Under the gun: Here’s what to do

If you suspect a distributed denial-of-service attack is under way, reconfigure your network for real-time capture of packet traffic, then log the traffic. An intrusion detection system can do this.

In a limited data sample, you likely will see either large fragments of improperly formed packets aimed at any server port or large User Datagram Protocol packets aimed at some nonexistent port. You also might see Internet Control Message Protocol debris from large-packet ping commands.

It’s likely your local router and firewall can discard this garbage, keeping it out of your main Web servers. But the data flood will still block legitimate traffic by using up bandwidth. Your true bandwidth is the limit of what your routers can handle.

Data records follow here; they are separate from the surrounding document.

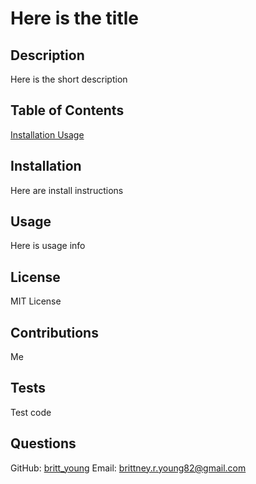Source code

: # Here is the title
  
   

  ## Description
  Here is the short description
  
  ## Table of Contents
  [Installation
Usage](#)
  
  ## Installation
  Here are install instructions
  
  ## Usage
  Here is usage info
  
  ## License
  MIT License
  
  
  ## Contributions
  Me
  
  ## Tests
  Test code
  
  ## Questions
  GitHub: [britt_young](https://github.com/britt_young)
  Email: brittney.r.young82@gmail.com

The best place to filter out bad packets is before they leave the router of your main Internet connection. You should have a 24-hour engineering contact there, and keep the phone numbers handy.

Apply filters

A secondary and quicker solution is to install a traffic-limiting intrusion detection system, but it can’t be done after an attack has begun.

Show the provider your analysis of the attack pattern, then ask for filters to be applied for specific UDP and ICMP traffic shown in your analysis.

This should reopen your connection while you work with the provider to try to trace the bad traffic further upstream.

The only real way to trace spoofed traffic upstream is to hop from router to router, involving other network administrators. This is a lengthy effort.

Generally speaking, distributed service denial attacks die out over time as other sites shut down their compromised servers. The flow gets shut off before traffic can be traced all the way back to the source.